Like the World Series, the Super Bowl, the Stanley Cup…every emotion is centered around being the sole winner. Because somewhere in the neolithic parts of our DNA, we know that winning means survival, and losing means death. Losing means your family ends forever.

Peace, it would be easy to say, would follow the dissolution of the Palio. The race would be nought. There would be no contrades, only one city. Friends and family could remain so without the obligatory week of vitriol. People would come to realize the contrade, much like our district lines, have been adjusted and rejoined over the years, affirming that all of it is fabricated to begin with.

Here lies the problem that worries me. We could become so enlightened as to dissolve all sides, whether political party or neighborhood or sports teams. We might then become closer to that vision of circling a problem as a single group.

But what if peace itself is the problem?

I have a guess as to why they continue the Palio after all these years. It’s the same reason we watch the Super Bowl despite the almost guaranteed cognitive trauma it encourages. It’s the same reason a hockey fan like me can argue in 2018 for bare knuckle fist fighting to occur at any point in a match.

We’re built to fight. Sports, competition of any kind, allows us to release that valve. Like your sweetheart pug disemboweling a goose down pillow, we bring that ancient anger with us into everything from daily life to politics. Maybe you’re not competing against a person, maybe you just need to get a project done by store close and you’re fighting the clock. Whatever the enemy, it seems we are always inclined to find one.
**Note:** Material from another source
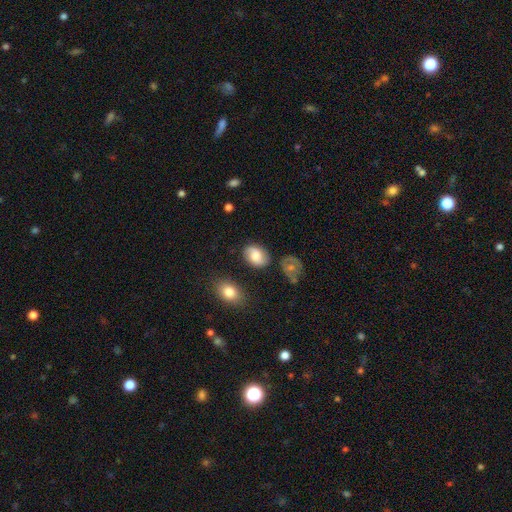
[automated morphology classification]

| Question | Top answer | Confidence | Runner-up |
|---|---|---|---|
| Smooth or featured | smooth | 60% | featured or disk (31%) |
Peace removes that valve release. Deep down, we’re addicted to competition. We haven’t evolved for peace. Not only that, but peace makes us vulnerable. And nature itself pits the fittest against the weakest to survive. After all, it’s the reason we homo sapiens are still here to argue with each other.

But just as we’ve evolved into our love-of-winning selves now, it is possible to evolve further.

Peace needs rebranding. It needs to be taken out of abstract fantasy and given dimension. Because peace does not come from winning, and certainly not from losing. We pass peace by every time we oscillate along this history of conflict.

I hope at some point we can enter a non-accusatory tone as a country, and work together against what I see as overlapping problems rather than each other.

Fighting is really easy. It appears to be the most natural part of ourselves. It’s the part that makes someone build bombs and put them in the mail when they’re angry.

Peace is way more impressive. Because you must fight yourself, your own instincts and beliefs. You must fight the urge to label those who protest against you an enemy. You don’t have to agree, but you must try to understand. 

I’m inclined to believe that rhetoric from our president did encourage a man to put bombs in the mail. But I also believe there are other reasons that go far back, that this man was once a boy, and somewhere in between he became very lost. Perhaps an understanding back then would have prevented this altogether.

None of this is to say don’t vote. No need to be extremist. Voting is one of the most pure and beautiful parts of our growing country. Please vote your heart out and do your best with the system that’s in place. Hey, maybe we will all agree some day that fair, accurate, and inclusive elections are the perfect example of a mutual problem that we can all solve together!

This is not an overnight change. Just nurture that seed of empathy, spread some around. You will at some point again feel that sharp pang of anger when you hear an opponent argue against you. It makes you want to shout back, to label the other. But if you can try instead to understand, you will have accomplished something that entire empires have failed to do. You will have inadvertently built peace.